JAKARTA, DiscoveryNews.id – Badan Eksekutif Mahasiswa Universitas Indonesia (BEM UI) merespons pernyataan Kepala Badan Komunikasi Pemerintah (Bakom) RI Muhammad Qodari yang menyebut program Makan Bergizi Gratis (MBG) tidak bisa dihentikan.
Kritik tersebut disampaikan Koordinator Bidang Sosial Politik BEM UI, Hafidz Haernanda, dalam acara Head to Head with Elvira di CNN Indonesia TV, Rabu (17/6/2026) malam.
Dalam kesempatan itu, Hafidz mengkritisi alasan Qodari yang menyebut program MBG tidak dapat dihentikan karena merupakan janji politik dan sudah dinikmati masyarakat. Ia mempertanyakan dasar logika tersebut dengan menilai bahwa dalam sistem demokrasi, kebijakan publik tetap harus tunduk pada suara rakyat.

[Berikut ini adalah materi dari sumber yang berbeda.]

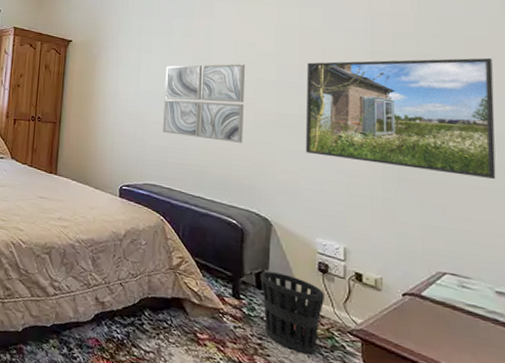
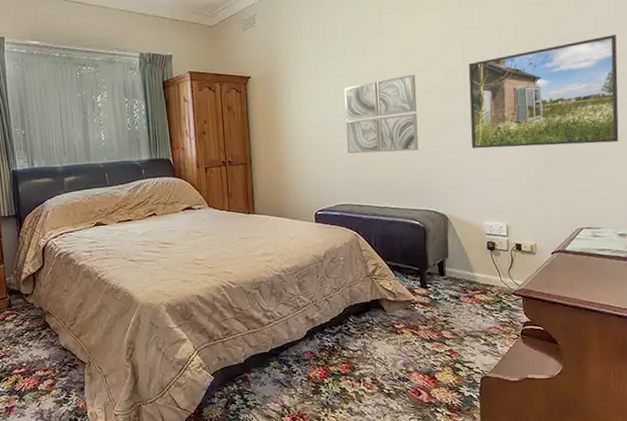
wastebasket: present [260,271,326,355] -> none [442,258,494,320]

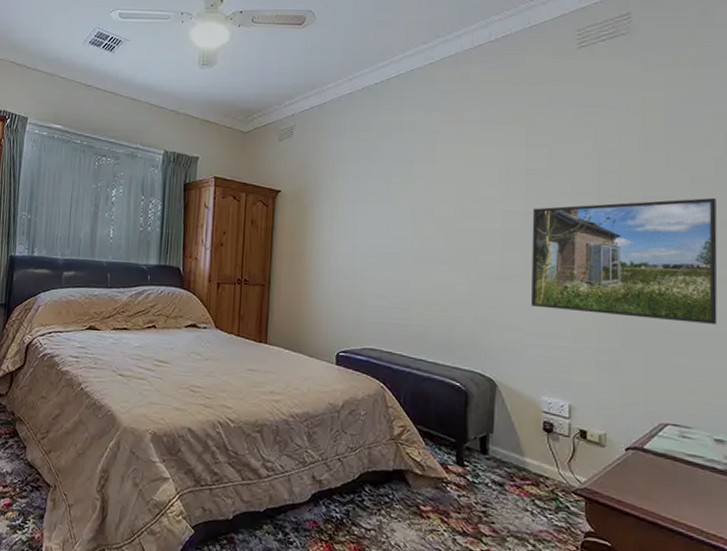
wall art: present [344,74,419,154] -> none [382,212,469,299]

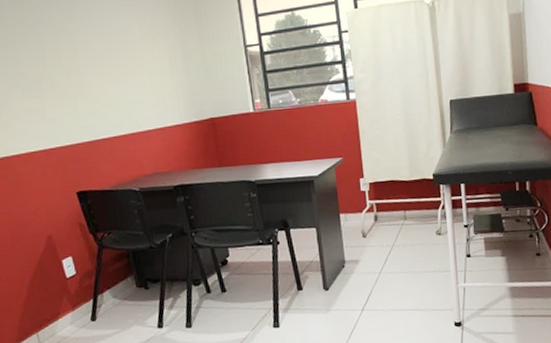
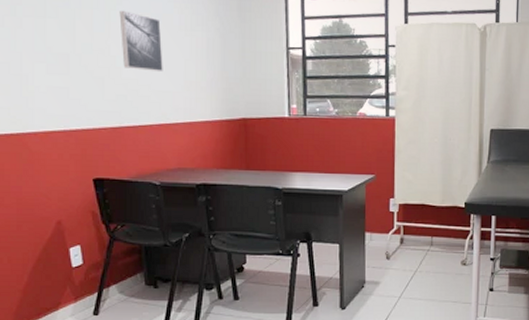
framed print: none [83,29,130,84] -> present [119,10,163,71]

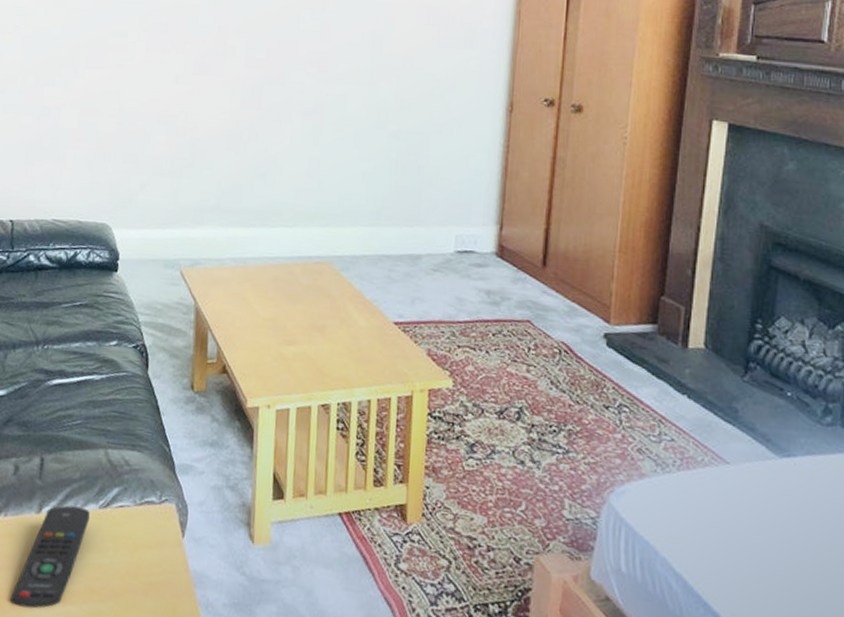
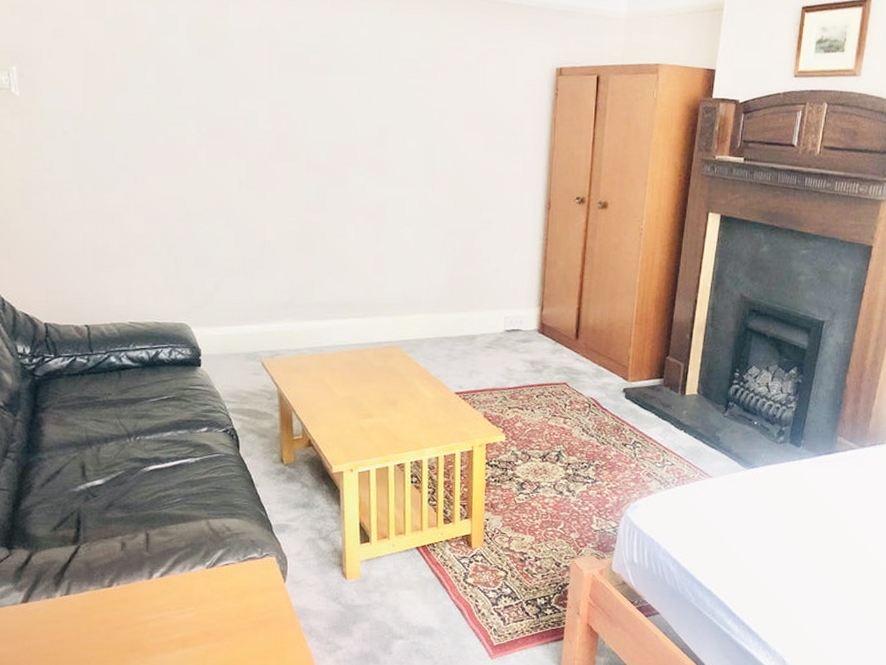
remote control: present [10,505,90,608] -> none [133,569,198,655]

“Pertama, janji politik. Kedua, karena MBG itu sudah ada yang menikmati,” kata Hafidz.
Ia menegaskan bahwa Indonesia merupakan negara demokrasi sehingga kebijakan tidak bisa hanya dibenarkan berdasarkan janji politik semata. Hafidz juga mempertanyakan apakah suara rakyat lebih lemah dibanding janji politik saat kampanye.
Terkait alasan bahwa program MBG sudah dinikmati masyarakat, Hafidz menilai hal itu tidak bisa dijadikan dasar untuk menyatakan program tidak boleh dihentikan. Menurutnya, jika suatu kebijakan dinilai bermasalah, maka evaluasi tetap harus dilakukan meskipun program tersebut sudah berjalan.
“Logikanya adalah, apakah betul sebuah kebijakan yang quote-on-quote sudah ada yang menikmati itu tidak boleh dihentikan, jelas itu salah total,” ujarnya.
Sementara itu, Qodari sebelumnya menyatakan bahwa program Makan Bergizi Gratis merupakan bagian dari kontrak politik Presiden RI Prabowo Subianto saat kampanye Pemilu 2024 dan tidak memiliki ruang untuk dihentikan. Ia menegaskan program tersebut tetap dilanjutkan karena menyasar kebutuhan jutaan masyarakat serta menjadi bagian dari janji politik yang harus dipenuhi.